March 28 & 29--Pieter Claesz, Still Life with Musical Instruments. It looked like my family had just dematerialized when I got home that day. Lunch lay half-eaten on the table, wine filled glasses, and their instruments sat abandoned in mid-use. Some comedian had put my tortoise, Elgar, on the table. He tottered there at the edge looking confused. "How'd he like it if I put his precious flute in the wineglass?" I said to Elgar as I picked him up and tucked him under my arm. I heard footsteps on the stairs from the front entrance and didn't want to meet my family just yet so I grabbed a few slices of bread and ran to my room to start my homework and let Elgar wedge himself into the corner where he had a nice rotting apple to snack on.
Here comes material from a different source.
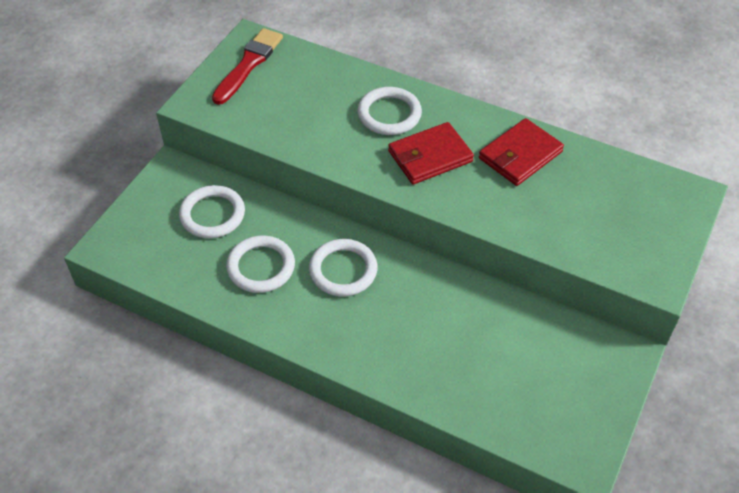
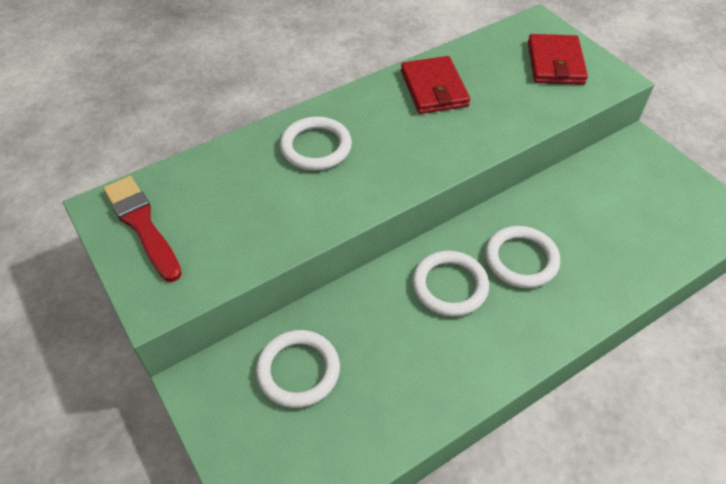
camera: 60 degrees left, 0 degrees up
(261, 267) = (403, 355): white ring -> white ring (521, 259)
(430, 156) = (392, 143): red wallet -> red wallet (555, 63)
March 30--Walter Crane,Tile Design of Heron and Fish. Celia lay in the bath, her red-painted toenails peeking out of the mounds of fragrant white foam. She leaned her head back on a rolled towel and sipped her chilled wine., It had been a while since her last bath in this tub. Gran had always let her play until the water turned cold and gray with soap. Gran understood about fairy tales being real to little girls and she let Celia live in that world whenever she stayed here in the old house with her. Celia's parents were reporters who flew off to chase stories in what Celia and Gran had called the "no-star cities" on their map. Mama and Dad never went to the big-story places, they chased the common-man-making-a-difference stories that only took place in the small-dot cities in the atlas. And that's where they disappeared the year Celia turned thirteen. Now Gran was gone too. Celia was twenty-two but felt like an abandoned six year old. She moved her foot to turn on the hot tap to reheat her bath. She planned to stay there in the semblance of safety the old tiled room gave her as long as possible.

These aren't bad. I'll do today's later after I've started rewriting Horizon. Again. What are you writing? Are you writing? Is anybody writing but me?